On Mother’s Day weekend, Michael, Ellie, and I flew to Austin to meet with A Glimmer of Hope, a non-profit that we were hopeful would want to partner with Charlie’s Heart Foundation to build schools, wells, and health-posts in rural Ethiopia. It has been our experience over the last year that making a decision to partner with another organization is about mutual alignment of the mission of each organization and, even more importantly, a “gut feeling” that working together would be better than working alone. We found that with our first partnership, Addis Jemari, and we hoped to find the same thing with A Glimmer of Hope. We had already taken an amazing trip with the organization in March to see completed projects and areas of need in Ethiopia. Our missions clearly aligned and our “gut feeling” quickly followed knowing how transparent and forthcoming Glimmer had been with us and their desire to help us grow Charlie’s Heart Foundation. However, it wasn’t until we took Ellie to the children’s museum, The Thinkery, in Austin on Friday afternoon that I knew for a fact, this partnership was meant to be. Ellie moved from exhibit to exhibit, painting, experimenting with air and handkerchiefs, rolling balls through obstacle course and checking out insects under microscopes. But when we discovered a room dedicated to building and launching paper airplanes, she was hooked.
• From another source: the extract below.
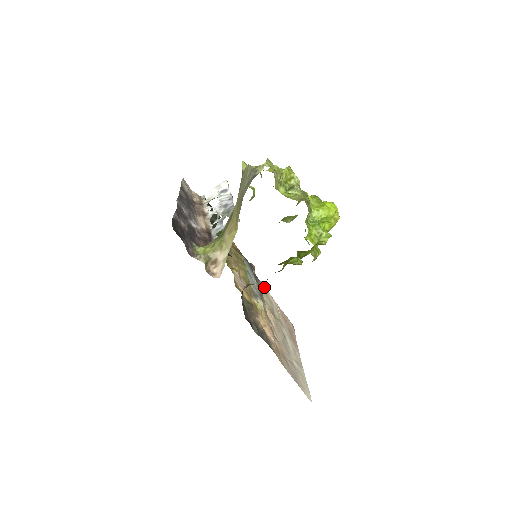
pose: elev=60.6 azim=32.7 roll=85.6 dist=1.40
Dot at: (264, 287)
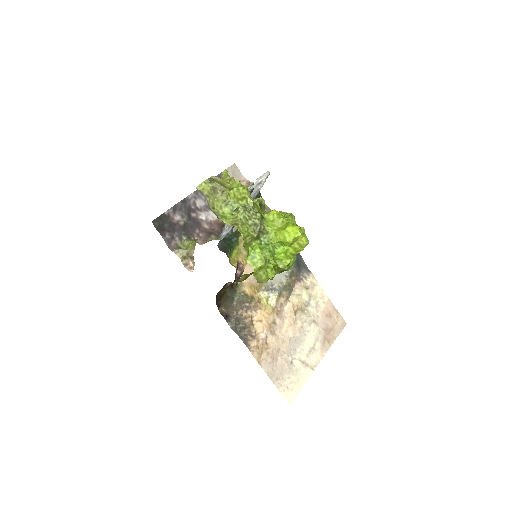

She constructed at least 20 airplanes that day, launching each one of them on a special mechanism that allowed her to aim the airplane towards a hula-hoop suspended from the ceiling. She loved those airplanes just as much as Charlie did. I was thankful to see another piece of her brother within her. As I watched her, enthralled and so focused, with Michael helping her put on new parts or changing out colors, I noticed a sign behind her on a shelf next to tons of airplane parts that read, “I love you so much.” I was taken aback at first. The sign seemed so out of place in a room dedicated to aviation. But then I realized it was our paper airplane little boy telling us, “I’m here, and you and my foundation are in the right place. I love you so much.”
It’s those moments, the ones that can’t always be explained in words, that make me realize that Charlie is with us and always will be. He is loving on us from afar and validating our decisions and the direction we take for his foundation. Thank you, Charlie. We hope you send many more paper airplanes to us in the future. We love you so much!